━━━━━ Extracted entries
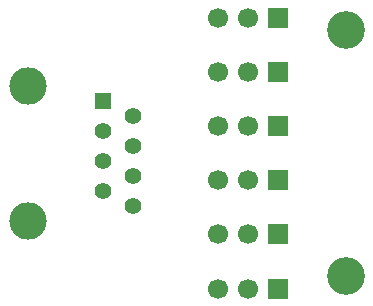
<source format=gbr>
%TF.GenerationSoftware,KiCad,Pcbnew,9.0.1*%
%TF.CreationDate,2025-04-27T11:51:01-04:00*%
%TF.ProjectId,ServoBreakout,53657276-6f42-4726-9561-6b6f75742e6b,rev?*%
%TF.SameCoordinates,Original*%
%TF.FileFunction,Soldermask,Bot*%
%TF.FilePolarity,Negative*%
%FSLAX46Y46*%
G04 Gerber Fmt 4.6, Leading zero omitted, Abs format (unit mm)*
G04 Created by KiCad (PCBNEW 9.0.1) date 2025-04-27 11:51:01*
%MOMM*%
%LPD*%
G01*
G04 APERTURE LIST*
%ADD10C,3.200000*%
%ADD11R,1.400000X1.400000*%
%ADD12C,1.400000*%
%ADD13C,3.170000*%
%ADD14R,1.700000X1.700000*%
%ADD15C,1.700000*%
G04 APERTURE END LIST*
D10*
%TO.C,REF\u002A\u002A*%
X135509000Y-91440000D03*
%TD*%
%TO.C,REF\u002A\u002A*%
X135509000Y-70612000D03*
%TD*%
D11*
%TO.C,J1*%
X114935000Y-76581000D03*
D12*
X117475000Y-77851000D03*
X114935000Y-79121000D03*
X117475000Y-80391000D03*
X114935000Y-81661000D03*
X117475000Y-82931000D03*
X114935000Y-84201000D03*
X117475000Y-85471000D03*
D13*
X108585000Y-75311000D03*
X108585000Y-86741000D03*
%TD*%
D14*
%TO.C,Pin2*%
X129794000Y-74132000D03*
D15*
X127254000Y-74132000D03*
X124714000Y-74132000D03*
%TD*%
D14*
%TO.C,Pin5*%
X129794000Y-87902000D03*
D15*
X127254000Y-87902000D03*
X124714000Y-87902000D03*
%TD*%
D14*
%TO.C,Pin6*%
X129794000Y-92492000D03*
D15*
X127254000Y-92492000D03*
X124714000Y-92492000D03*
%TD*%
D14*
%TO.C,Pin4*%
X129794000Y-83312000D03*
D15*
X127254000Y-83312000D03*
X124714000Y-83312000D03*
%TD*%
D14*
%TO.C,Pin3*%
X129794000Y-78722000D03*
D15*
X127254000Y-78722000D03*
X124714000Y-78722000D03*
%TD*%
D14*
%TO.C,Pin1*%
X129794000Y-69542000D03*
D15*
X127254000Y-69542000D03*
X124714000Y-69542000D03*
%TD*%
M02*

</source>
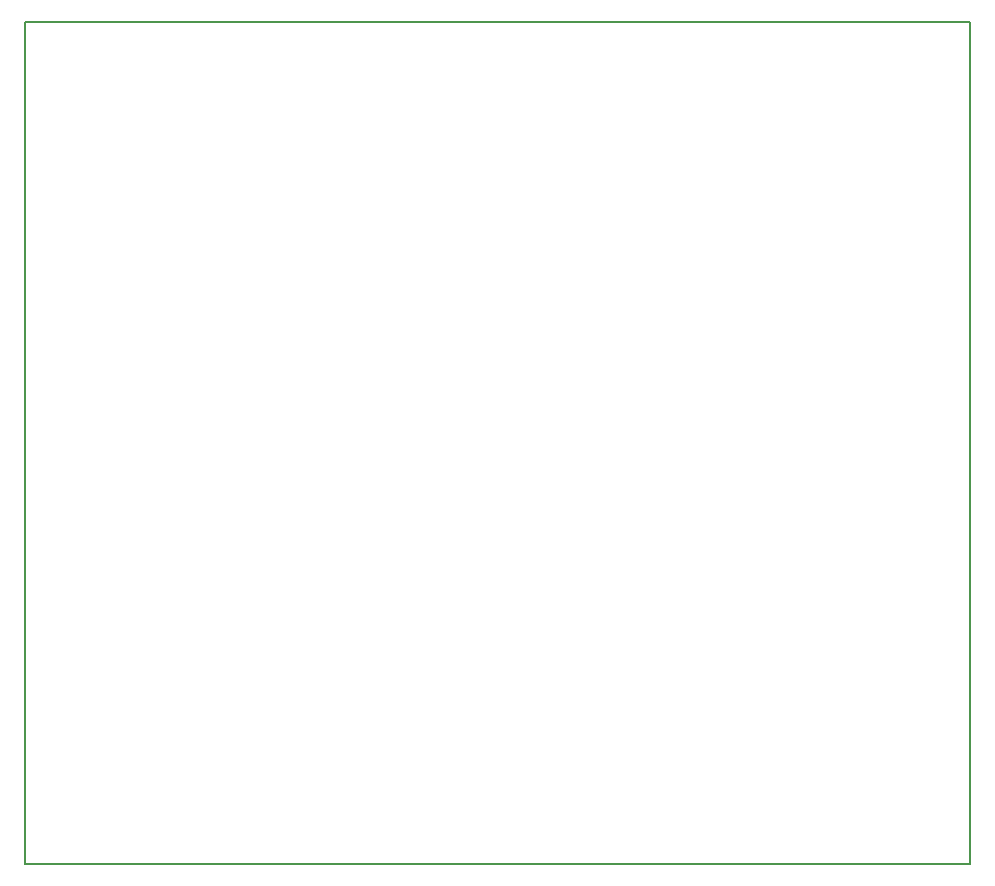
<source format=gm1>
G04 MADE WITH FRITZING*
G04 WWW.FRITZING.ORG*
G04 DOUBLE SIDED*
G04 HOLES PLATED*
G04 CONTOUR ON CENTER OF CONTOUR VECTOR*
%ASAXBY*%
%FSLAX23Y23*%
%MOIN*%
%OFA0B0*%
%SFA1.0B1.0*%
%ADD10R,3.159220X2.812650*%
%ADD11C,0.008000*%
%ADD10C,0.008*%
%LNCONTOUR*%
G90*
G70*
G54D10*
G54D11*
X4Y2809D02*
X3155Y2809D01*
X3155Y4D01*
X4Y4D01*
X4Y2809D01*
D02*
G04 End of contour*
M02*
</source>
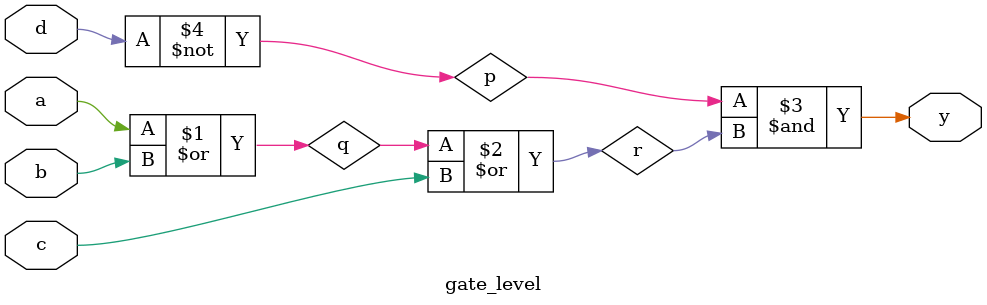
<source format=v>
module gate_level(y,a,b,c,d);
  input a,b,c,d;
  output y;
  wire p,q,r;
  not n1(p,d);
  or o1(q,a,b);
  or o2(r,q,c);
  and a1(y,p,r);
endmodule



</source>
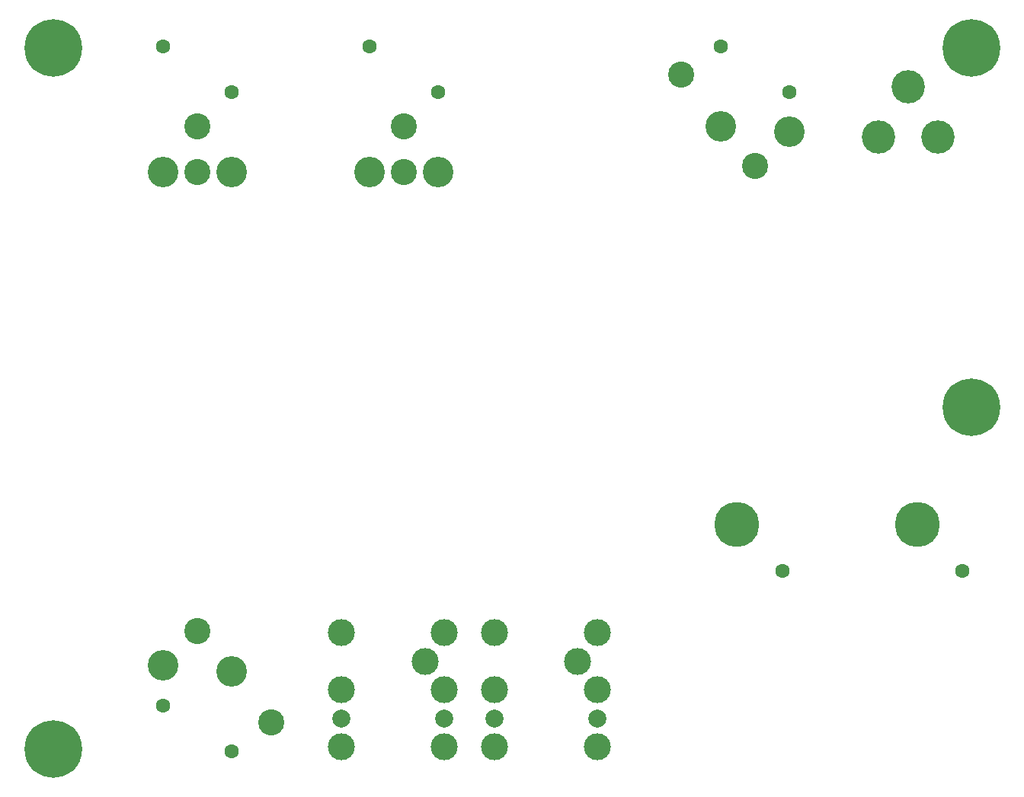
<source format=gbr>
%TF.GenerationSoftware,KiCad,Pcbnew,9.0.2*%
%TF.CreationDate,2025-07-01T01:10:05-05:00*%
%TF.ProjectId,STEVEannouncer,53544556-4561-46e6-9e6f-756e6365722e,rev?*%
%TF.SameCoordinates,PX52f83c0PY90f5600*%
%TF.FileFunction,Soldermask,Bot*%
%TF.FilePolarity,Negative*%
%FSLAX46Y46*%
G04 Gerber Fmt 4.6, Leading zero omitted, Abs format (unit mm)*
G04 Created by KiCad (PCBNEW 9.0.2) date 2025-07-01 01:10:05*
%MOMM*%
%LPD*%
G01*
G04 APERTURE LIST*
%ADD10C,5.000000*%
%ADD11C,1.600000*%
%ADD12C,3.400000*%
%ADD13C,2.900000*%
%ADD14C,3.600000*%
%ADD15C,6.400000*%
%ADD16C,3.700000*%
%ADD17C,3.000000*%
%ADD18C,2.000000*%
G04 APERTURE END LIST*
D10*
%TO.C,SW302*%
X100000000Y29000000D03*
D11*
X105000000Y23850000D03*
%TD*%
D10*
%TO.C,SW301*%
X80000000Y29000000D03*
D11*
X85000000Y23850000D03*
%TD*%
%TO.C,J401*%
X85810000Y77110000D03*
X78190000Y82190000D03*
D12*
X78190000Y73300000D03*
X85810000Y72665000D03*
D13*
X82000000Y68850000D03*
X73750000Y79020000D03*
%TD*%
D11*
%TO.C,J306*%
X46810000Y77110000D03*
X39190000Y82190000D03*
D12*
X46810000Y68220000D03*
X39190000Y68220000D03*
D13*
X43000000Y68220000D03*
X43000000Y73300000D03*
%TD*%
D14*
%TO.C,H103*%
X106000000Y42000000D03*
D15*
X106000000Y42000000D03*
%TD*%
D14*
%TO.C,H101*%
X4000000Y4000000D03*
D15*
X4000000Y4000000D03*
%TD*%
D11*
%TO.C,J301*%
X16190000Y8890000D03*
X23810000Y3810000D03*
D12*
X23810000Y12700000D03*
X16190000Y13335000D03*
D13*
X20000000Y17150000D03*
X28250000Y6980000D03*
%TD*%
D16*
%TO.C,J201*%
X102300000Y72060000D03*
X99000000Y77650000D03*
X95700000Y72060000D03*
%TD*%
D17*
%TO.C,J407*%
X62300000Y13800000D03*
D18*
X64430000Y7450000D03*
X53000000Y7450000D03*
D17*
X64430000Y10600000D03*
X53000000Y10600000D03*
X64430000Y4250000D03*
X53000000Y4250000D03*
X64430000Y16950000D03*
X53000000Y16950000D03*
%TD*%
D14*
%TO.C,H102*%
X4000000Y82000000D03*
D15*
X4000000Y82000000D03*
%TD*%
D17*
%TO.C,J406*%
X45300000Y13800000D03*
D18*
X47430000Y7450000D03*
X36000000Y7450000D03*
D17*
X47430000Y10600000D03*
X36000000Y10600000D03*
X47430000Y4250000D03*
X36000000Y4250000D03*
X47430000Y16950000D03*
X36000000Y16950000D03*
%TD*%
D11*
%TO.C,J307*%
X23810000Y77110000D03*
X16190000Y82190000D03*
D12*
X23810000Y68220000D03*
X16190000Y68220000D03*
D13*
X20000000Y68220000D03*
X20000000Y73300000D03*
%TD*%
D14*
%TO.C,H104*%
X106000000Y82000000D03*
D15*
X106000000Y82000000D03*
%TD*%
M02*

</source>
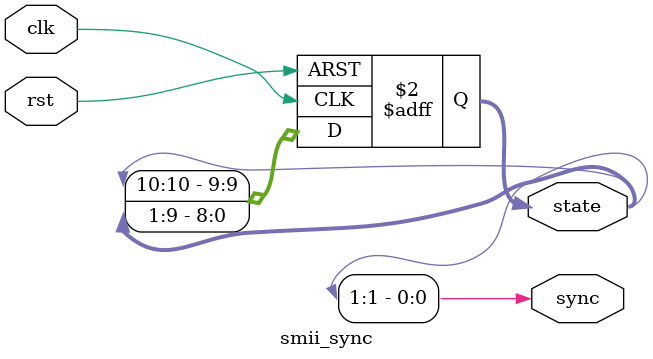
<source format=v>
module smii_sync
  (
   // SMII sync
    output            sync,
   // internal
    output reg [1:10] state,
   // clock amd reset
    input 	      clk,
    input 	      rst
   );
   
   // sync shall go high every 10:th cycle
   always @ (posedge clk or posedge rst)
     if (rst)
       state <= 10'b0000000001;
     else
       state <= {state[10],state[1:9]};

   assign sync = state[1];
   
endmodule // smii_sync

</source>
━━━━━━━━━━
Every record above must be copied exactly; none of the pictures belong in the copy.

Response >>
<source format=gbr>
%TF.GenerationSoftware,KiCad,Pcbnew,9.0.1*%
%TF.CreationDate,2025-04-27T11:51:01-04:00*%
%TF.ProjectId,ServoBreakout,53657276-6f42-4726-9561-6b6f75742e6b,rev?*%
%TF.SameCoordinates,Original*%
%TF.FileFunction,Soldermask,Bot*%
%TF.FilePolarity,Negative*%
%FSLAX46Y46*%
G04 Gerber Fmt 4.6, Leading zero omitted, Abs format (unit mm)*
G04 Created by KiCad (PCBNEW 9.0.1) date 2025-04-27 11:51:01*
%MOMM*%
%LPD*%
G01*
G04 APERTURE LIST*
%ADD10C,3.200000*%
%ADD11R,1.400000X1.400000*%
%ADD12C,1.400000*%
%ADD13C,3.170000*%
%ADD14R,1.700000X1.700000*%
%ADD15C,1.700000*%
G04 APERTURE END LIST*
D10*
%TO.C,REF\u002A\u002A*%
X135509000Y-91440000D03*
%TD*%
%TO.C,REF\u002A\u002A*%
X135509000Y-70612000D03*
%TD*%
D11*
%TO.C,J1*%
X114935000Y-76581000D03*
D12*
X117475000Y-77851000D03*
X114935000Y-79121000D03*
X117475000Y-80391000D03*
X114935000Y-81661000D03*
X117475000Y-82931000D03*
X114935000Y-84201000D03*
X117475000Y-85471000D03*
D13*
X108585000Y-75311000D03*
X108585000Y-86741000D03*
%TD*%
D14*
%TO.C,Pin2*%
X129794000Y-74132000D03*
D15*
X127254000Y-74132000D03*
X124714000Y-74132000D03*
%TD*%
D14*
%TO.C,Pin5*%
X129794000Y-87902000D03*
D15*
X127254000Y-87902000D03*
X124714000Y-87902000D03*
%TD*%
D14*
%TO.C,Pin6*%
X129794000Y-92492000D03*
D15*
X127254000Y-92492000D03*
X124714000Y-92492000D03*
%TD*%
D14*
%TO.C,Pin4*%
X129794000Y-83312000D03*
D15*
X127254000Y-83312000D03*
X124714000Y-83312000D03*
%TD*%
D14*
%TO.C,Pin3*%
X129794000Y-78722000D03*
D15*
X127254000Y-78722000D03*
X124714000Y-78722000D03*
%TD*%
D14*
%TO.C,Pin1*%
X129794000Y-69542000D03*
D15*
X127254000Y-69542000D03*
X124714000Y-69542000D03*
%TD*%
M02*

</source>
<source format=gm1>
G04 MADE WITH FRITZING*
G04 WWW.FRITZING.ORG*
G04 DOUBLE SIDED*
G04 HOLES PLATED*
G04 CONTOUR ON CENTER OF CONTOUR VECTOR*
%ASAXBY*%
%FSLAX23Y23*%
%MOIN*%
%OFA0B0*%
%SFA1.0B1.0*%
%ADD10R,3.159220X2.812650*%
%ADD11C,0.008000*%
%ADD10C,0.008*%
%LNCONTOUR*%
G90*
G70*
G54D10*
G54D11*
X4Y2809D02*
X3155Y2809D01*
X3155Y4D01*
X4Y4D01*
X4Y2809D01*
D02*
G04 End of contour*
M02*
</source>
<source format=v>
module gate_level(y,a,b,c,d);
  input a,b,c,d;
  output y;
  wire p,q,r;
  not n1(p,d);
  or o1(q,a,b);
  or o2(r,q,c);
  and a1(y,p,r);
endmodule



</source>
<source format=gbr>
%TF.GenerationSoftware,KiCad,Pcbnew,9.0.2*%
%TF.CreationDate,2025-07-01T01:10:05-05:00*%
%TF.ProjectId,STEVEannouncer,53544556-4561-46e6-9e6f-756e6365722e,rev?*%
%TF.SameCoordinates,PX52f83c0PY90f5600*%
%TF.FileFunction,Soldermask,Bot*%
%TF.FilePolarity,Negative*%
%FSLAX46Y46*%
G04 Gerber Fmt 4.6, Leading zero omitted, Abs format (unit mm)*
G04 Created by KiCad (PCBNEW 9.0.2) date 2025-07-01 01:10:05*
%MOMM*%
%LPD*%
G01*
G04 APERTURE LIST*
%ADD10C,5.000000*%
%ADD11C,1.600000*%
%ADD12C,3.400000*%
%ADD13C,2.900000*%
%ADD14C,3.600000*%
%ADD15C,6.400000*%
%ADD16C,3.700000*%
%ADD17C,3.000000*%
%ADD18C,2.000000*%
G04 APERTURE END LIST*
D10*
%TO.C,SW302*%
X100000000Y29000000D03*
D11*
X105000000Y23850000D03*
%TD*%
D10*
%TO.C,SW301*%
X80000000Y29000000D03*
D11*
X85000000Y23850000D03*
%TD*%
%TO.C,J401*%
X85810000Y77110000D03*
X78190000Y82190000D03*
D12*
X78190000Y73300000D03*
X85810000Y72665000D03*
D13*
X82000000Y68850000D03*
X73750000Y79020000D03*
%TD*%
D11*
%TO.C,J306*%
X46810000Y77110000D03*
X39190000Y82190000D03*
D12*
X46810000Y68220000D03*
X39190000Y68220000D03*
D13*
X43000000Y68220000D03*
X43000000Y73300000D03*
%TD*%
D14*
%TO.C,H103*%
X106000000Y42000000D03*
D15*
X106000000Y42000000D03*
%TD*%
D14*
%TO.C,H101*%
X4000000Y4000000D03*
D15*
X4000000Y4000000D03*
%TD*%
D11*
%TO.C,J301*%
X16190000Y8890000D03*
X23810000Y3810000D03*
D12*
X23810000Y12700000D03*
X16190000Y13335000D03*
D13*
X20000000Y17150000D03*
X28250000Y6980000D03*
%TD*%
D16*
%TO.C,J201*%
X102300000Y72060000D03*
X99000000Y77650000D03*
X95700000Y72060000D03*
%TD*%
D17*
%TO.C,J407*%
X62300000Y13800000D03*
D18*
X64430000Y7450000D03*
X53000000Y7450000D03*
D17*
X64430000Y10600000D03*
X53000000Y10600000D03*
X64430000Y4250000D03*
X53000000Y4250000D03*
X64430000Y16950000D03*
X53000000Y16950000D03*
%TD*%
D14*
%TO.C,H102*%
X4000000Y82000000D03*
D15*
X4000000Y82000000D03*
%TD*%
D17*
%TO.C,J406*%
X45300000Y13800000D03*
D18*
X47430000Y7450000D03*
X36000000Y7450000D03*
D17*
X47430000Y10600000D03*
X36000000Y10600000D03*
X47430000Y4250000D03*
X36000000Y4250000D03*
X47430000Y16950000D03*
X36000000Y16950000D03*
%TD*%
D11*
%TO.C,J307*%
X23810000Y77110000D03*
X16190000Y82190000D03*
D12*
X23810000Y68220000D03*
X16190000Y68220000D03*
D13*
X20000000Y68220000D03*
X20000000Y73300000D03*
%TD*%
D14*
%TO.C,H104*%
X106000000Y82000000D03*
D15*
X106000000Y82000000D03*
%TD*%
M02*

</source>
<source format=v>
module smii_sync
  (
   // SMII sync
    output            sync,
   // internal
    output reg [1:10] state,
   // clock amd reset
    input 	      clk,
    input 	      rst
   );
   
   // sync shall go high every 10:th cycle
   always @ (posedge clk or posedge rst)
     if (rst)
       state <= 10'b0000000001;
     else
       state <= {state[10],state[1:9]};

   assign sync = state[1];
   
endmodule // smii_sync

</source>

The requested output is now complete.